For more information on IRS requirements for articles of incorporation, including sample provisions, see IRS Publication 557, Tax-Exempt Status for Your Organization (available on the IRS website). You can also refer to How to Form a Nonprofit Corporation, by Anthony Mancuso (Nolo) for guidance on drafting articles that satisfy both state and IRS rules for 501(c)(3) nonprofits. Be sure to include both the state and federal tax-exempt required language in the articles you create.
4. Prepare bylaws for your Indiana nonprofit corporation.
You'll need to prepare bylaws that comply with Indiana law and contain the rules and procedures your corporation will follow for holding meetings, electing officers and directors, and taking care of other corporate formalities required in Indiana.
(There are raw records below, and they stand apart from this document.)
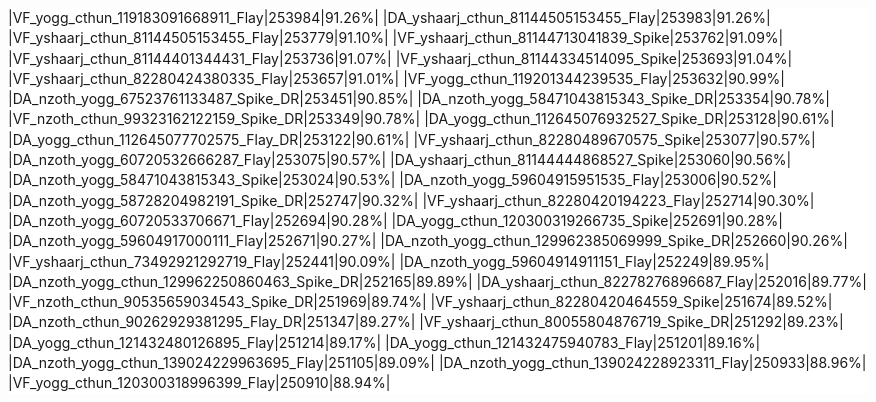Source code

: |VF_yogg_cthun_119183091668911_Flay|253984|91.26%|
|DA_yshaarj_cthun_81144505153455_Flay|253983|91.26%|
|VF_yshaarj_cthun_81144505153455_Flay|253779|91.10%|
|VF_yshaarj_cthun_81144713041839_Spike|253762|91.09%|
|VF_yshaarj_cthun_81144401344431_Flay|253736|91.07%|
|VF_yshaarj_cthun_81144334514095_Spike|253693|91.04%|
|VF_yshaarj_cthun_82280424380335_Flay|253657|91.01%|
|VF_yogg_cthun_119201344239535_Flay|253632|90.99%|
|DA_nzoth_yogg_67523761133487_Spike_DR|253451|90.85%|
|DA_nzoth_yogg_58471043815343_Spike_DR|253354|90.78%|
|VF_nzoth_cthun_99323162122159_Spike_DR|253349|90.78%|
|DA_yogg_cthun_112645076932527_Spike_DR|253128|90.61%|
|DA_yogg_cthun_112645077702575_Flay_DR|253122|90.61%|
|VF_yshaarj_cthun_82280489670575_Spike|253077|90.57%|
|DA_nzoth_yogg_60720532666287_Flay|253075|90.57%|
|DA_yshaarj_cthun_81144444868527_Spike|253060|90.56%|
|DA_nzoth_yogg_58471043815343_Spike|253024|90.53%|
|DA_nzoth_yogg_59604915951535_Flay|253006|90.52%|
|DA_nzoth_yogg_58728204982191_Spike_DR|252747|90.32%|
|VF_yshaarj_cthun_82280420194223_Flay|252714|90.30%|
|DA_nzoth_yogg_60720533706671_Flay|252694|90.28%|
|DA_yogg_cthun_120300319266735_Spike|252691|90.28%|
|DA_nzoth_yogg_59604917000111_Flay|252671|90.27%|
|DA_nzoth_yogg_cthun_129962385069999_Spike_DR|252660|90.26%|
|VF_yshaarj_cthun_73492921292719_Flay|252441|90.09%|
|DA_nzoth_yogg_59604914911151_Flay|252249|89.95%|
|DA_nzoth_yogg_cthun_129962250860463_Spike_DR|252165|89.89%|
|DA_yshaarj_cthun_82278276896687_Flay|252016|89.77%|
|VF_nzoth_cthun_90535659034543_Spike_DR|251969|89.74%|
|VF_yshaarj_cthun_82280420464559_Spike|251674|89.52%|
|DA_nzoth_cthun_90262929381295_Flay_DR|251347|89.27%|
|VF_yshaarj_cthun_80055804876719_Spike_DR|251292|89.23%|
|DA_yogg_cthun_121432480126895_Flay|251214|89.17%|
|DA_yogg_cthun_121432475940783_Flay|251201|89.16%|
|DA_nzoth_yogg_cthun_139024229963695_Flay|251105|89.09%|
|DA_nzoth_yogg_cthun_139024228923311_Flay|250933|88.96%|
|VF_yogg_cthun_120300318996399_Flay|250910|88.94%|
Your bylaws do not need to be filed with the Indiana Secretary of State -- they are your internal operating manual.
For more information, see Nolo's article Nonprofit Formation Documents: Articles of Incorporation, Bylaws, and Organizational Minutes or, for help creating your bylaws, see Nolo's book How to Form a Nonprofit Corporation, by Anthony Mancuso (Nolo).
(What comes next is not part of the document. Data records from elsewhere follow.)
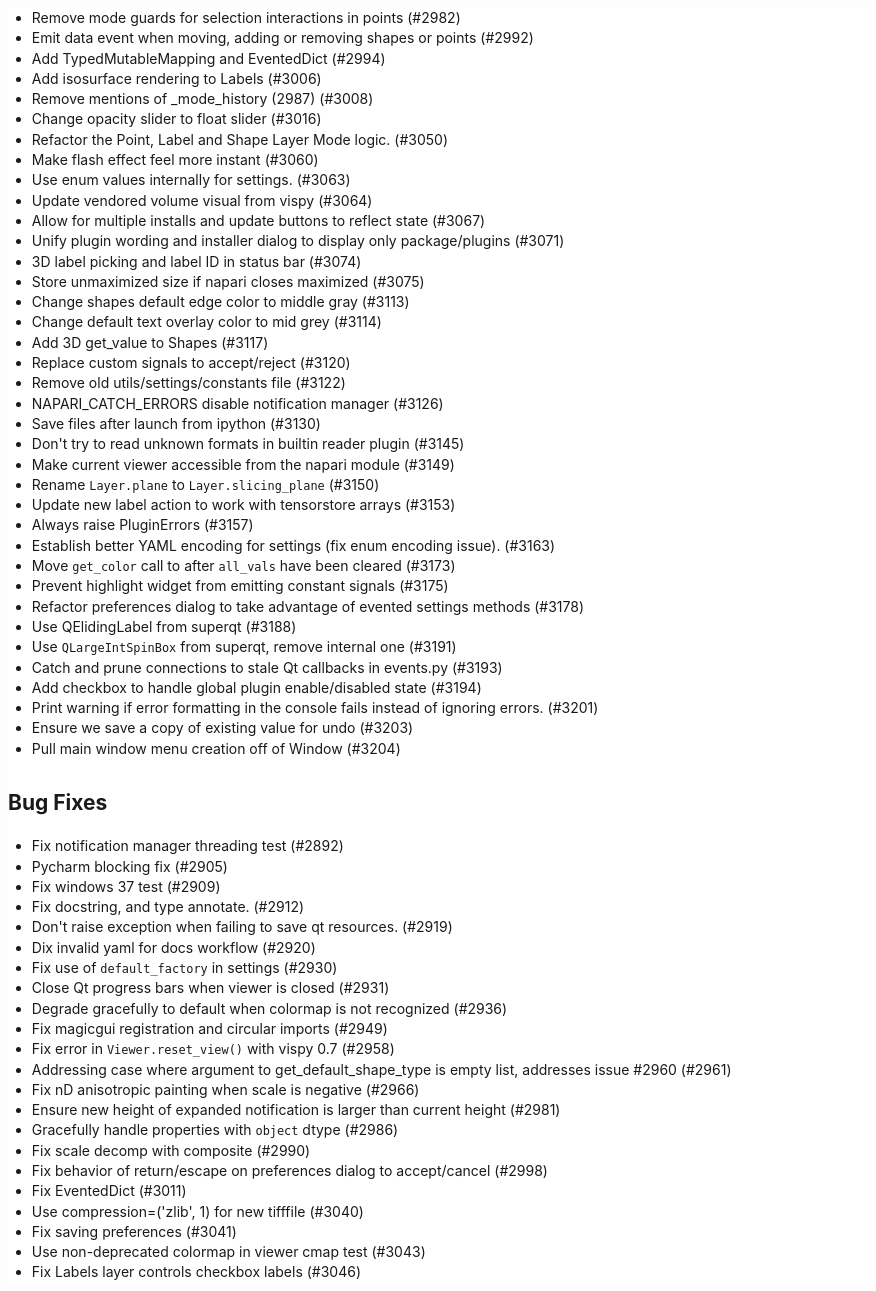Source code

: - Remove mode guards for selection interactions in points (#2982)
- Emit data event when moving, adding or removing shapes or points (#2992)
- Add TypedMutableMapping and EventedDict (#2994)
- Add isosurface rendering to Labels (#3006)
- Remove mentions of _mode_history (2987) (#3008)
- Change opacity slider to float slider (#3016)
- Refactor the Point, Label and Shape Layer Mode logic. (#3050)
- Make flash effect feel more instant (#3060)
- Use enum values internally for settings. (#3063)
- Update vendored volume visual from vispy (#3064)
- Allow for multiple installs and update buttons to reflect state (#3067)
- Unify plugin wording and installer dialog to display only package/plugins (#3071)
- 3D label picking and label ID in status bar (#3074)
- Store unmaximized size if napari closes maximized (#3075)
- Change shapes default edge color to middle gray (#3113)
- Change default text overlay color to mid grey (#3114)
- Add 3D get_value to Shapes (#3117)
- Replace custom signals to accept/reject (#3120)
- Remove old utils/settings/constants file (#3122)
- NAPARI_CATCH_ERRORS disable notification manager (#3126)
- Save files after launch from ipython (#3130)
- Don't try to read unknown formats in builtin reader plugin (#3145)
- Make current viewer accessible from the napari module (#3149)
- Rename `Layer.plane` to `Layer.slicing_plane` (#3150)
- Update new label action to work with tensorstore arrays (#3153)
- Always raise PluginErrors (#3157)
- Establish better YAML encoding for settings (fix enum encoding issue). (#3163)
- Move `get_color` call to after `all_vals` have been cleared (#3173)
- Prevent highlight widget from emitting constant signals (#3175)
- Refactor preferences dialog to take advantage of evented settings methods (#3178)
- Use QElidingLabel from superqt (#3188)
- Use `QLargeIntSpinBox` from superqt, remove internal one (#3191)
- Catch and prune connections to stale Qt callbacks in events.py (#3193)
- Add checkbox to handle global plugin enable/disabled state (#3194)
- Print warning if error formatting in the console fails instead of ignoring errors. (#3201)
- Ensure we save a copy of existing value for undo (#3203)
- Pull main window menu creation off of Window (#3204)


## Bug Fixes
- Fix notification manager threading test (#2892)
- Pycharm blocking fix (#2905)
- Fix windows 37 test (#2909)
- Fix docstring, and type annotate. (#2912)
- Don't raise exception when failing to save qt resources. (#2919)
- Dix invalid yaml for docs workflow (#2920)
- Fix use of `default_factory` in settings (#2930)
- Close Qt progress bars when viewer is closed (#2931)
- Degrade gracefully to default when colormap is not recognized (#2936)
- Fix magicgui registration and circular imports (#2949)
- Fix error in `Viewer.reset_view()` with vispy 0.7 (#2958)
- Addressing case where argument to get_default_shape_type is empty list, addresses issue #2960 (#2961)
- Fix nD anisotropic painting when scale is negative (#2966)
- Ensure new height of expanded notification is larger than current height (#2981)
- Gracefully handle properties with `object` dtype (#2986)
- Fix scale decomp with composite (#2990)
- Fix behavior of return/escape on preferences dialog to accept/cancel (#2998)
- Fix EventedDict (#3011)
- Use compression=('zlib', 1) for new tifffile (#3040)
- Fix saving preferences (#3041)
- Use non-deprecated colormap in viewer cmap test (#3043)
- Fix Labels layer controls checkbox labels (#3046)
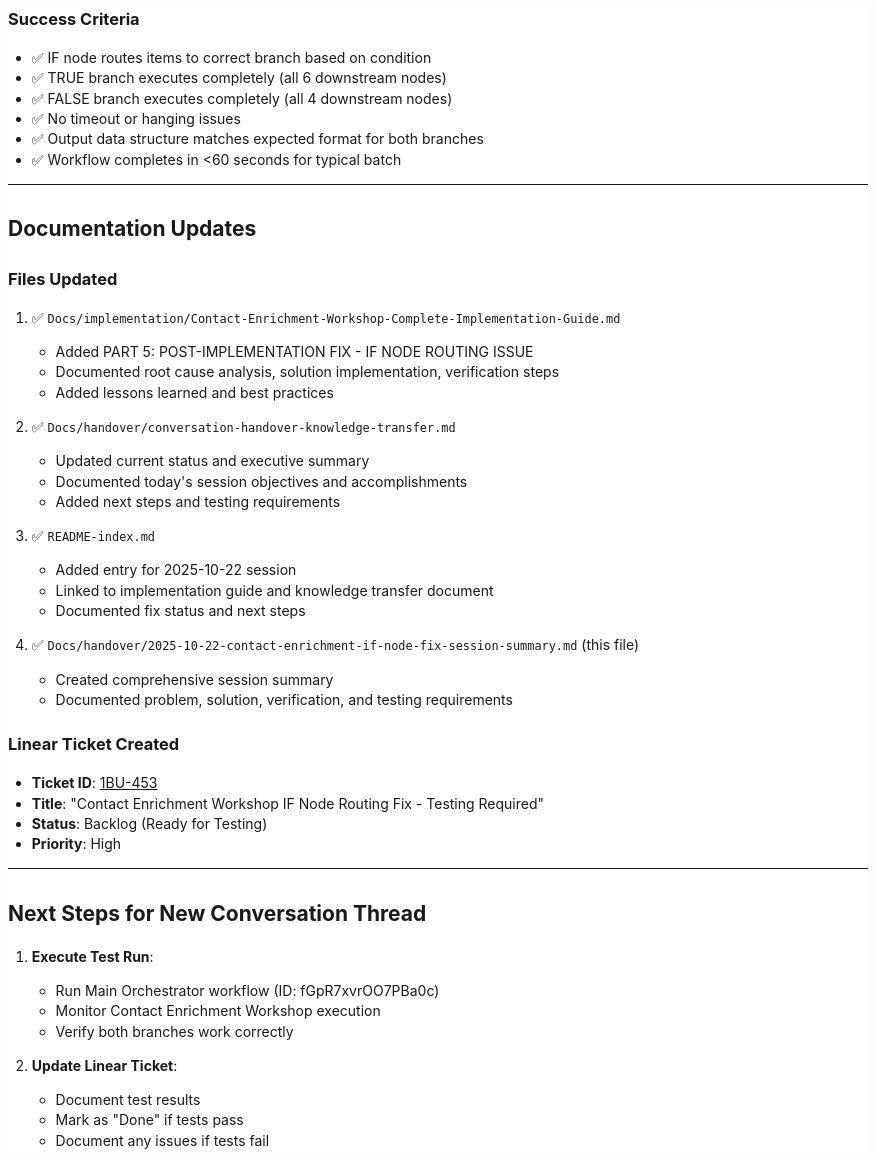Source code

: ### Success Criteria
- ✅ IF node routes items to correct branch based on condition
- ✅ TRUE branch executes completely (all 6 downstream nodes)
- ✅ FALSE branch executes completely (all 4 downstream nodes)
- ✅ No timeout or hanging issues
- ✅ Output data structure matches expected format for both branches
- ✅ Workflow completes in <60 seconds for typical batch

---

## Documentation Updates

### Files Updated
1. ✅ `Docs/implementation/Contact-Enrichment-Workshop-Complete-Implementation-Guide.md`
   - Added PART 5: POST-IMPLEMENTATION FIX - IF NODE ROUTING ISSUE
   - Documented root cause analysis, solution implementation, verification steps
   - Added lessons learned and best practices

2. ✅ `Docs/handover/conversation-handover-knowledge-transfer.md`
   - Updated current status and executive summary
   - Documented today's session objectives and accomplishments
   - Added next steps and testing requirements

3. ✅ `README-index.md`
   - Added entry for 2025-10-22 session
   - Linked to implementation guide and knowledge transfer document
   - Documented fix status and next steps

4. ✅ `Docs/handover/2025-10-22-contact-enrichment-if-node-fix-session-summary.md` (this file)
   - Created comprehensive session summary
   - Documented problem, solution, verification, and testing requirements

### Linear Ticket Created
- **Ticket ID**: [1BU-453](https://linear.app/1builder/issue/1BU-453)
- **Title**: "Contact Enrichment Workshop IF Node Routing Fix - Testing Required"
- **Status**: Backlog (Ready for Testing)
- **Priority**: High

---

## Next Steps for New Conversation Thread

1. **Execute Test Run**:
   - Run Main Orchestrator workflow (ID: fGpR7xvrOO7PBa0c)
   - Monitor Contact Enrichment Workshop execution
   - Verify both branches work correctly

2. **Update Linear Ticket**:
   - Document test results
   - Mark as "Done" if tests pass
   - Document any issues if tests fail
5. Hold a meeting of your board of directors.
Your first board meeting is usually referred to as the organizational meeting of the board. The board should take such actions as:
- approving the bylaws
- appointing officers
- setting an accounting period and tax year, and
- approving initial transactions of the corporation, such as the opening of a corporate bank account.
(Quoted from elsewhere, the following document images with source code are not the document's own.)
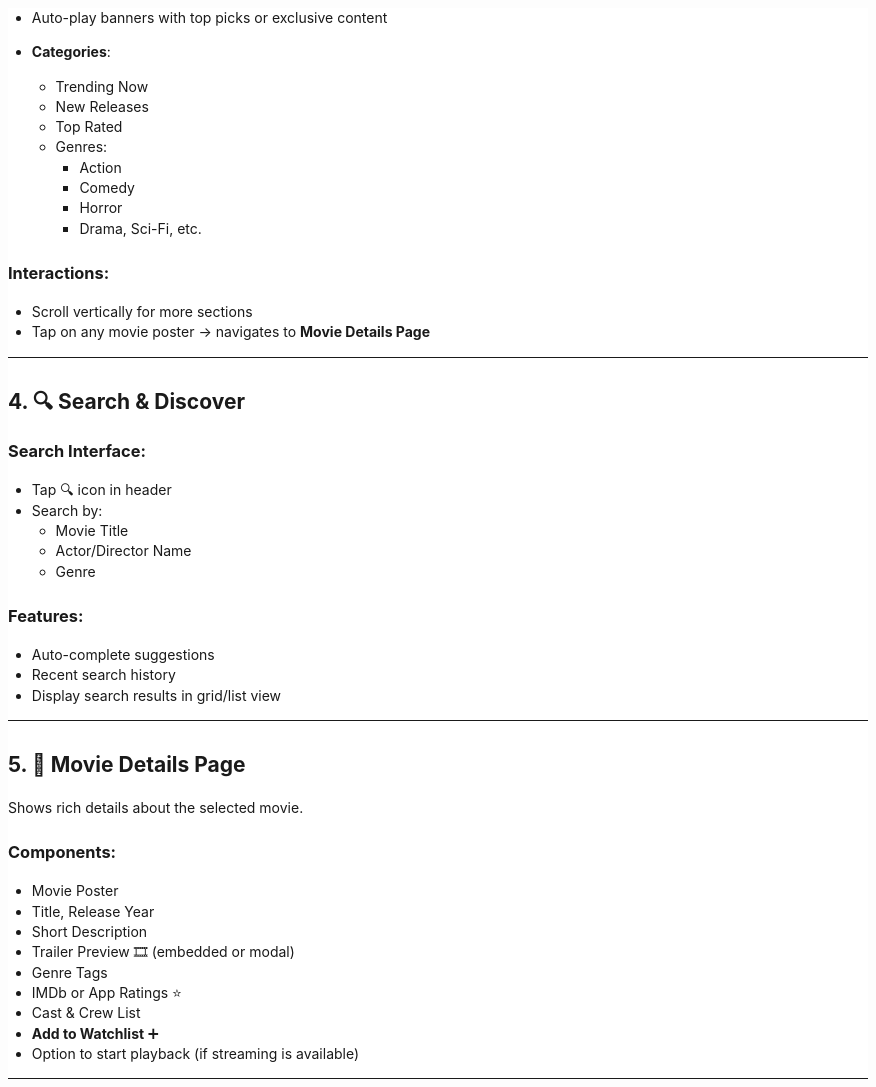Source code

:   - Auto-play banners with top picks or exclusive content

- **Categories**:
  - Trending Now
  - New Releases
  - Top Rated
  - Genres:
    - Action
    - Comedy
    - Horror
    - Drama, Sci-Fi, etc.

### Interactions:

- Scroll vertically for more sections
- Tap on any movie poster → navigates to **Movie Details Page**

---

## 4. 🔍 Search & Discover

### Search Interface:

- Tap 🔍 icon in header
- Search by:
  - Movie Title
  - Actor/Director Name
  - Genre

### Features:

- Auto-complete suggestions
- Recent search history
- Display search results in grid/list view

---

## 5. 📄 Movie Details Page

Shows rich details about the selected movie.

### Components:

- Movie Poster
- Title, Release Year
- Short Description
- Trailer Preview 🎞️ (embedded or modal)
- Genre Tags
- IMDb or App Ratings ⭐
- Cast & Crew List
- **Add to Watchlist** ➕
- Option to start playback (if streaming is available)

---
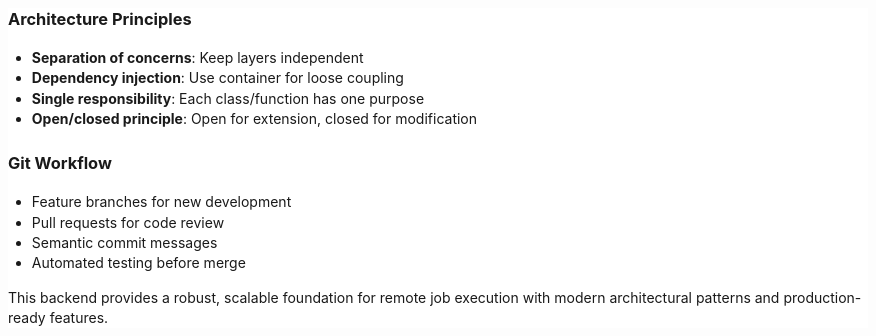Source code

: ### Architecture Principles

- **Separation of concerns**: Keep layers independent
- **Dependency injection**: Use container for loose coupling
- **Single responsibility**: Each class/function has one purpose
- **Open/closed principle**: Open for extension, closed for modification

### Git Workflow

- Feature branches for new development
- Pull requests for code review
- Semantic commit messages
- Automated testing before merge

This backend provides a robust, scalable foundation for remote job execution with modern architectural patterns and production-ready features.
After the meeting is completed, minutes of the meeting should be created.
6. Set up a corporate records binder.
You should set up a corporate records binder for your nonprofit to hold important documents such as articles of incorporation, bylaws, and minutes of meetings. For more information, as well as minutes forms, consent forms, and other resolutions, see Nonprofit Meetings, Minutes & Records, by Anthony Mancuso (Nolo).
Otain Your Federal and State Tax Exemptions
Now that you have created your nonprofit corporation, you can obtain your federal and Indiana state tax exemptions. Here are the three steps you must take to obtain your tax-exempt status:
1. File your Form 1023 federal tax exemption application.
To obtain federal tax-exempt status, you need to complete and file IRS Form 1023 with the IRS. This long and detailed form asks for lots of information about your organization, including its history, finances, organizational structure, governance policies, operations, activities, and more. You can obtain a copy of the Form 1023 and instructions from the IRS website. For help completing the form, including line-by-line instructions, see How to Form a Nonprofit Corporation, by Anthony Mancuso (Nolo).
2. Obtain your Indiana state tax exemptions.
Once you have your federal tax exemption, you can obtain your Indiana state tax exemptions by providing the Indiana Department of Revenue with a copy of the IRS Federal Determination letter showing your exemption from federal tax. Nonprofits who want a sales tax exemption must file a Nonprofit Application for Sales Tax Exemption (Form NP-20A) with the Indiana Department of Revenue (Form NP-20A) and then annually thereafter a Nonprofit Organization’s Annual Report (Form NP-20). Check the Indiana Department of Revenue website for more information on exemptions from income, property, sales, and other state taxes for Indiana 501(c)(3) nonprofits.
3. Other state reporting and registration requirements.
Indiana does not require nonprofits to register with the state before soliciting contributions from state residents. You may have to register your nonprofit in other states before you engage in any out-of-state solicitations.